### Problem
Transcribe the listing below only from the line with "The latest news about our SPH community" up to and including the line with "Dec. 1, 2016".

### Task input
• • • • • • •

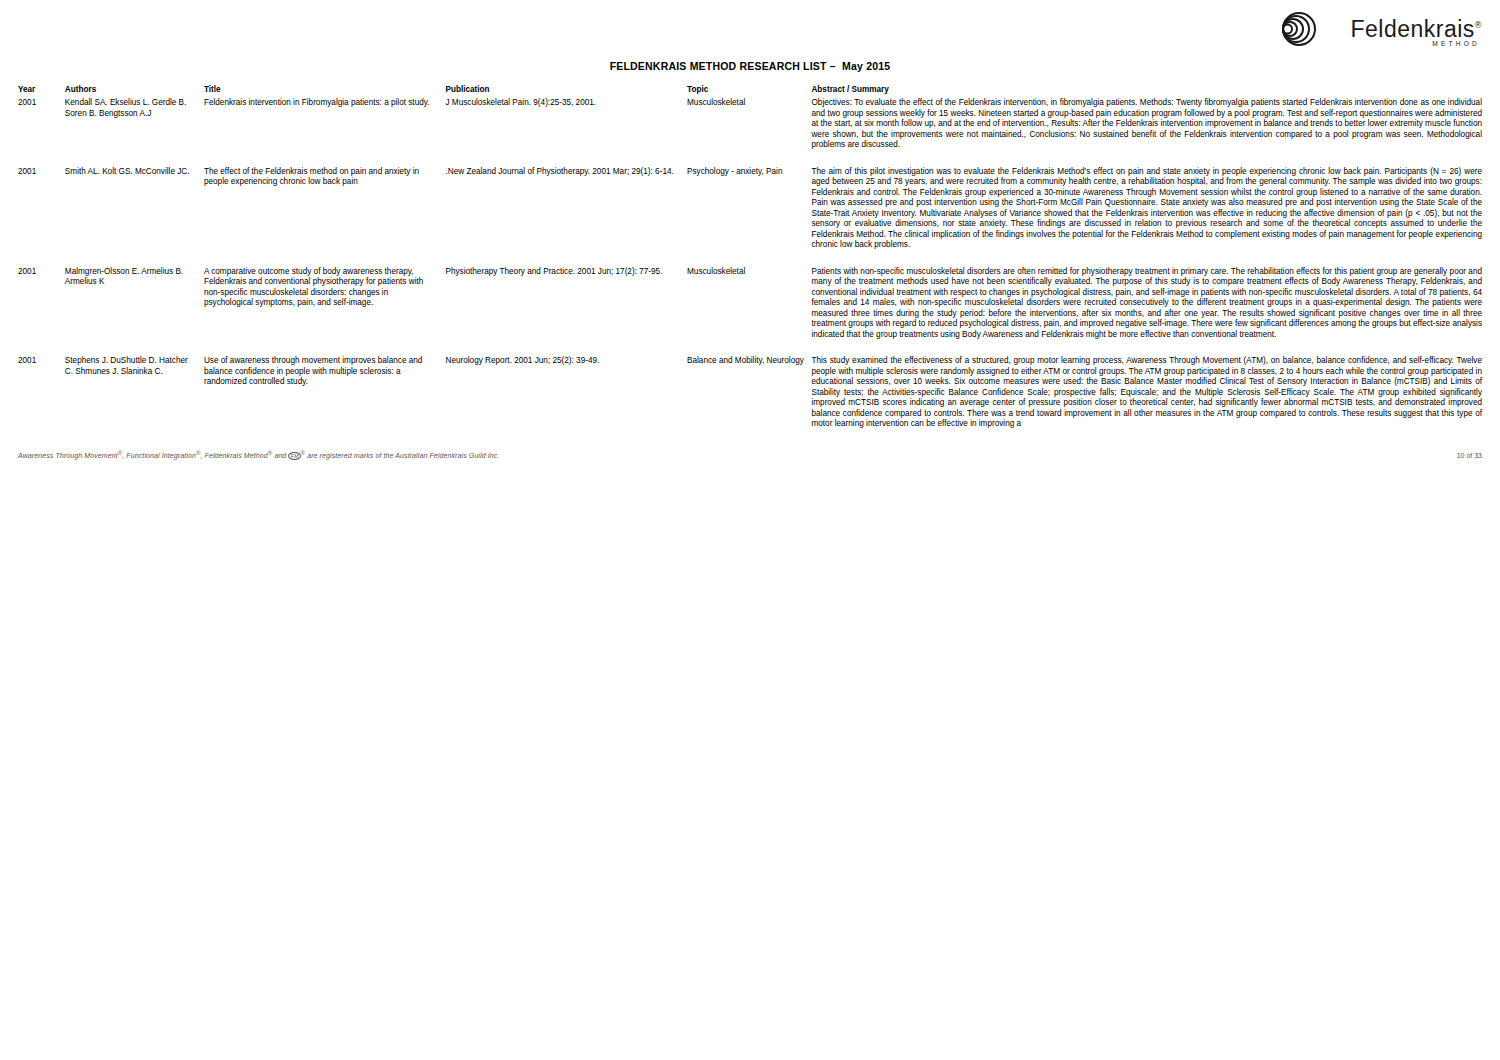Feldenkrais®
METHOD
FELDENKRAIS METHOD RESEARCH LIST – May 2015
| Year | Authors | Title | Publication | Topic | Abstract / Summary |
| --- | --- | --- | --- | --- | --- |
| 2001 | Kendall SA. Ekselius L. Gerdle B. Soren B. Bengtsson A.J | Feldenkrais intervention in Fibromyalgia patients: a pilot study. | J Musculoskeletal Pain. 9(4):25-35, 2001. | Musculoskeletal | Objectives: To evaluate the effect of the Feldenkrais intervention, in fibromyalgia patients. Methods: Twenty fibromyalgia patients started Feldenkrais intervention done as one individual and two group sessions weekly for 15 weeks. Nineteen started a group-based pain education program followed by a pool program. Test and self-report questionnaires were administered at the start, at six month follow up, and at the end of intervention., Results: After the Feldenkrais intervention improvement in balance and trends to better lower extremity muscle function were shown, but the improvements were not maintained., Conclusions: No sustained benefit of the Feldenkrais intervention compared to a pool program was seen. Methodological problems are discussed. |
| 2001 | Smith AL. Kolt GS. McConville JC. | The effect of the Feldenkrais method on pain and anxiety in people experiencing chronic low back pain | .New Zealand Journal of Physiotherapy. 2001 Mar; 29(1): 6-14. | Psychology - anxiety, Pain | The aim of this pilot investigation was to evaluate the Feldenkrais Method's effect on pain and state anxiety in people experiencing chronic low back pain. Participants (N = 26) were aged between 25 and 78 years, and were recruited from a community health centre, a rehabilitation hospital, and from the general community. The sample was divided into two groups: Feldenkrais and control. The Feldenkrais group experienced a 30-minute Awareness Through Movement session whilst the control group listened to a narrative of the same duration. Pain was assessed pre and post intervention using the Short-Form McGill Pain Questionnaire. State anxiety was also measured pre and post intervention using the State Scale of the State-Trait Anxiety Inventory. Multivariate Analyses of Variance showed that the Feldenkrais intervention was effective in reducing the affective dimension of pain (p < .05), but not the sensory or evaluative dimensions, nor state anxiety. These findings are discussed in relation to previous research and some of the theoretical concepts assumed to underlie the Feldenkrais Method. The clinical implication of the findings involves the potential for the Feldenkrais Method to complement existing modes of pain management for people experiencing chronic low back problems. |
| 2001 | Malmgren-Olsson E. Armelius B. Armelius K | A comparative outcome study of body awareness therapy, Feldenkrais and conventional physiotherapy for patients with non-specific musculoskeletal disorders: changes in psychological symptoms, pain, and self-image. | Physiotherapy Theory and Practice. 2001 Jun; 17(2): 77-95. | Musculoskeletal | Patients with non-specific musculoskeletal disorders are often remitted for physiotherapy treatment in primary care. The rehabilitation effects for this patient group are generally poor and many of the treatment methods used have not been scientifically evaluated. The purpose of this study is to compare treatment effects of Body Awareness Therapy, Feldenkrais, and conventional individual treatment with respect to changes in psychological distress, pain, and self-image in patients with non-specific musculoskeletal disorders. A total of 78 patients, 64 females and 14 males, with non-specific musculoskeletal disorders were recruited consecutively to the different treatment groups in a quasi-experimental design. The patients were measured three times during the study period: before the interventions, after six months, and after one year. The results showed significant positive changes over time in all three treatment groups with regard to reduced psychological distress, pain, and improved negative self-image. There were few significant differences among the groups but effect-size analysis indicated that the group treatments using Body Awareness and Feldenkrais might be more effective than conventional treatment. |
| 2001 | Stephens J. DuShuttle D. Hatcher C. Shmunes J. Slaninka C. | Use of awareness through movement improves balance and balance confidence in people with multiple sclerosis: a randomized controlled study. | Neurology Report. 2001 Jun; 25(2): 39-49. | Balance and Mobility, Neurology | This study examined the effectiveness of a structured, group motor learning process, Awareness Through Movement (ATM), on balance, balance confidence, and self-efficacy. Twelve people with multiple sclerosis were randomly assigned to either ATM or control groups. The ATM group participated in 8 classes, 2 to 4 hours each while the control group participated in educational sessions, over 10 weeks. Six outcome measures were used: the Basic Balance Master modified Clinical Test of Sensory Interaction in Balance (mCTSIB) and Limits of Stability tests; the Activities-specific Balance Confidence Scale; prospective falls; Equiscale; and the Multiple Sclerosis Self-Efficacy Scale. The ATM group exhibited significantly improved mCTSIB scores indicating an average center of pressure position closer to theoretical center, had significantly fewer abnormal mCTSIB tests, and demonstrated improved balance confidence compared to controls. There was a trend toward improvement in all other measures in the ATM group compared to controls. These results suggest that this type of motor learning intervention can be effective in improving a |
Awareness Through Movement®, Functional Integration®, Feldenkrais Method® and FM® are registered marks of the Australian Feldenkrais Guild Inc.
10 of 33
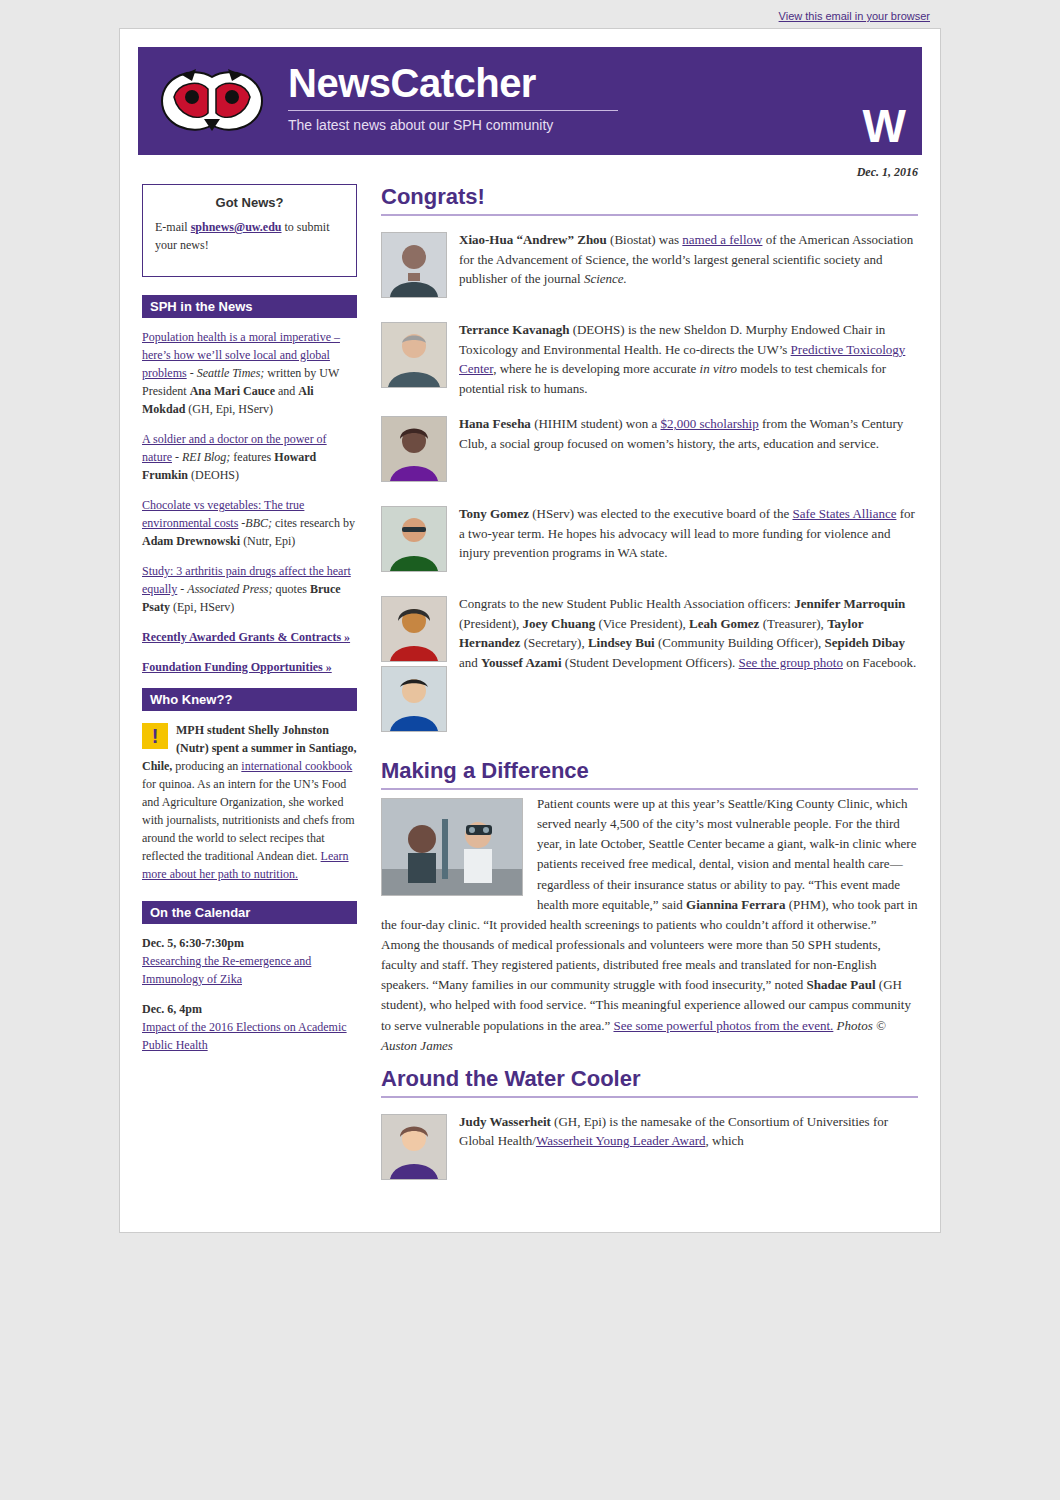View this email in your browser
NewsCatcher
The latest news about our SPH community
W
Dec. 1, 2016
| Got News? E-mail sphnews@uw.edu to submit your news! SPH in the News Population health is a moral imperative – here’s how we’ll solve local and global problems - Seattle Times; written by UW President Ana Mari Cauce and Ali Mokdad (GH, Epi, HServ) A soldier and a doctor on the power of nature - REI Blog; features Howard Frumkin (DEOHS) Chocolate vs vegetables: The true environmental costs - BBC; cites research by Adam Drewnowski (Nutr, Epi) Study: 3 arthritis pain drugs affect the heart equally - Associated Press; quotes Bruce Psaty (Epi, HServ) Recently Awarded Grants & Contracts » Foundation Funding Opportunities » Who Knew?? ! MPH student Shelly Johnston (Nutr) spent a summer in Santiago, Chile, producing an international cookbook for quinoa. As an intern for the UN’s Food and Agriculture Organization, she worked with journalists, nutritionists and chefs from around the world to select recipes that reflected the traditional Andean diet. Learn more about her path to nutrition. On the Calendar Dec. 5, 6:30-7:30pm Researching the Re-emergence and Immunology of Zika Dec. 6, 4pm Impact of the 2016 Elections on Academic Public Health | Congrats! Xiao-Hua “Andrew” Zhou (Biostat) was named a fellow of the American Association for the Advancement of Science, the world’s largest general scientific society and publisher of the journal Science. Terrance Kavanagh (DEOHS) is the new Sheldon D. Murphy Endowed Chair in Toxicology and Environmental Health. He co-directs the UW’s Predictive Toxicology Center , where he is developing more accurate in vitro models to test chemicals for potential risk to humans. Hana Feseha (HIHIM student) won a $2,000 scholarship from the Woman’s Century Club, a social group focused on women’s history, the arts, education and service. Tony Gomez (HServ) was elected to the executive board of the Safe States Alliance for a two-year term. He hopes his advocacy will lead to more funding for violence and injury prevention programs in WA state. Congrats to the new Student Public Health Association officers: Jennifer Marroquin (President), Joey Chuang (Vice President), Leah Gomez (Treasurer), Taylor Hernandez (Secretary), Lindsey Bui (Community Building Officer), Sepideh Dibay and Youssef Azami (Student Development Officers). See the group photo on Facebook. Making a Difference Patient counts were up at this year’s Seattle/King County Clinic, which served nearly 4,500 of the city’s most vulnerable people. For the third year, in late October, Seattle Center became a giant, walk-in clinic where patients received free medical, dental, vision and mental health care—regardless of their insurance status or ability to pay. “This event made health more equitable,” said Giannina Ferrara (PHM), who took part in the four-day clinic. “It provided health screenings to patients who couldn’t afford it otherwise.” Among the thousands of medical professionals and volunteers were more than 50 SPH students, faculty and staff. They registered patients, distributed free meals and translated for non-English speakers. “Many families in our community struggle with food insecurity,” noted Shadae Paul (GH student), who helped with food service. “This meaningful experience allowed our campus community to serve vulnerable populations in the area.” See some powerful photos from the event. Photos © Auston James Around the Water Cooler Judy Wasserheit (GH, Epi) is the namesake of the Consortium of Universities for Global Health/ Wasserheit Young Leader Award , which |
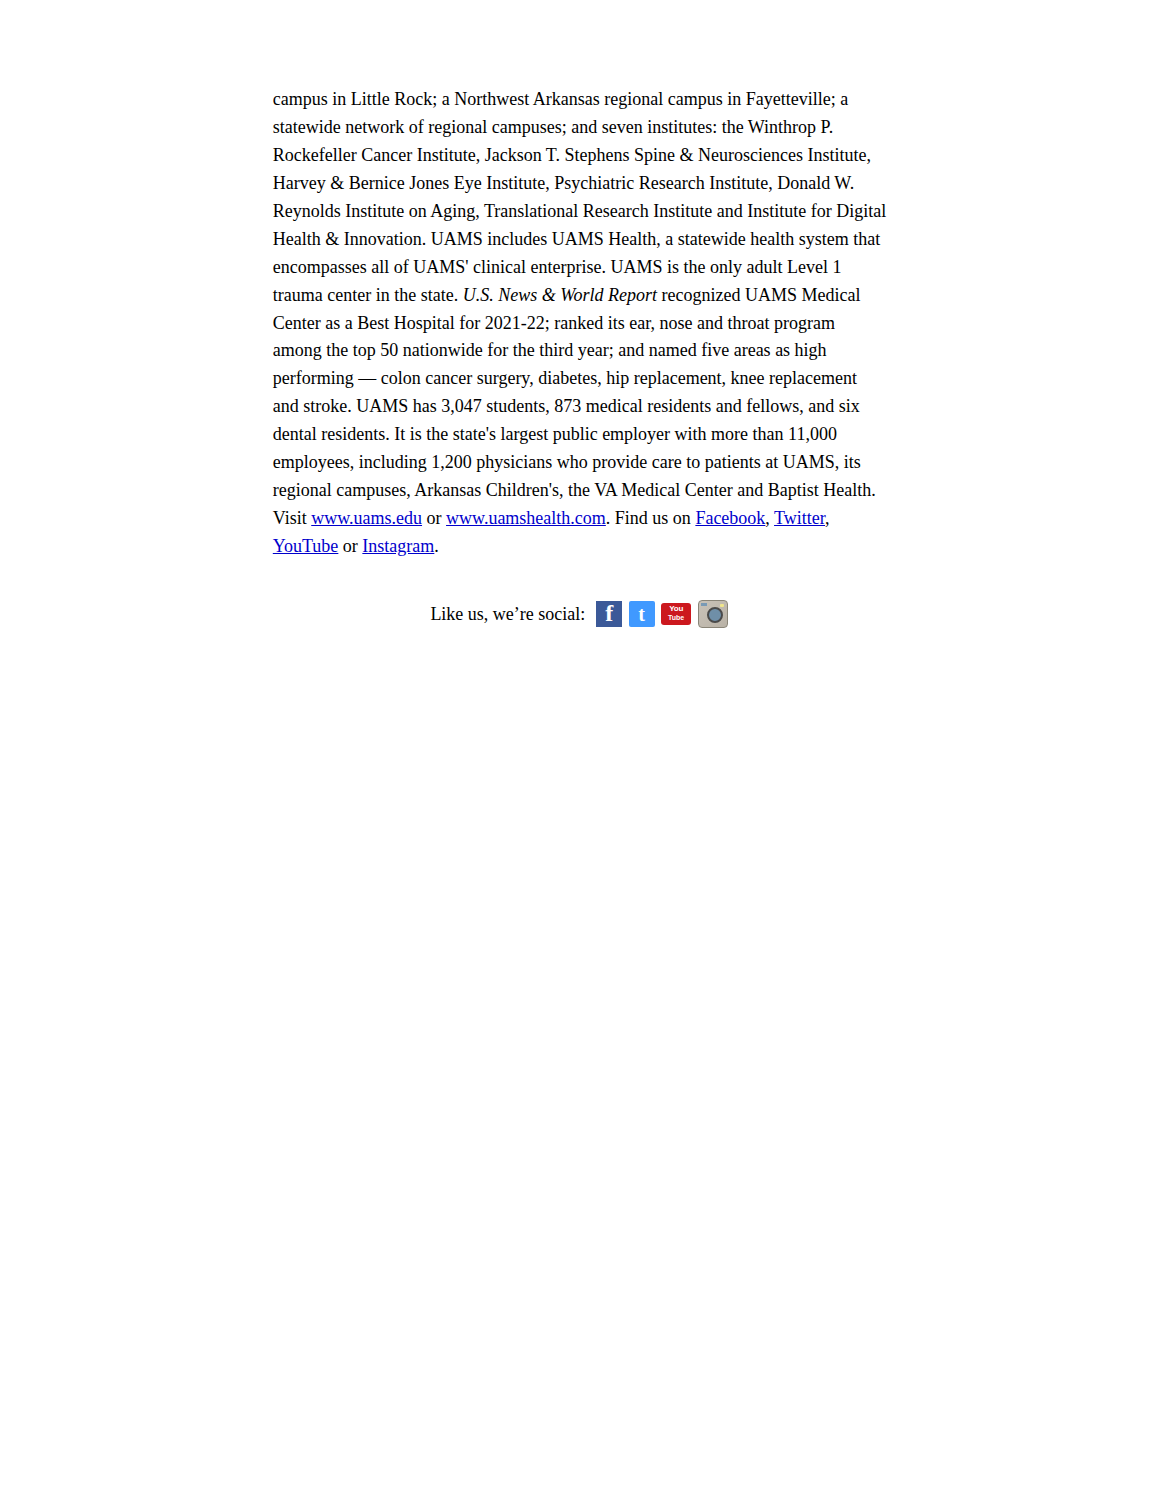campus in Little Rock; a Northwest Arkansas regional campus in Fayetteville; a statewide network of regional campuses; and seven institutes: the Winthrop P. Rockefeller Cancer Institute, Jackson T. Stephens Spine & Neurosciences Institute, Harvey & Bernice Jones Eye Institute, Psychiatric Research Institute, Donald W. Reynolds Institute on Aging, Translational Research Institute and Institute for Digital Health & Innovation. UAMS includes UAMS Health, a statewide health system that encompasses all of UAMS' clinical enterprise. UAMS is the only adult Level 1 trauma center in the state. U.S. News & World Report recognized UAMS Medical Center as a Best Hospital for 2021-22; ranked its ear, nose and throat program among the top 50 nationwide for the third year; and named five areas as high performing — colon cancer surgery, diabetes, hip replacement, knee replacement and stroke. UAMS has 3,047 students, 873 medical residents and fellows, and six dental residents. It is the state's largest public employer with more than 11,000 employees, including 1,200 physicians who provide care to patients at UAMS, its regional campuses, Arkansas Children's, the VA Medical Center and Baptist Health. Visit www.uams.edu or www.uamshealth.com. Find us on Facebook, Twitter, YouTube or Instagram.
Like us, we’re social: You Tube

• • • • • • •

### Final answer
The latest news about our SPH community
W
Dec. 1, 2016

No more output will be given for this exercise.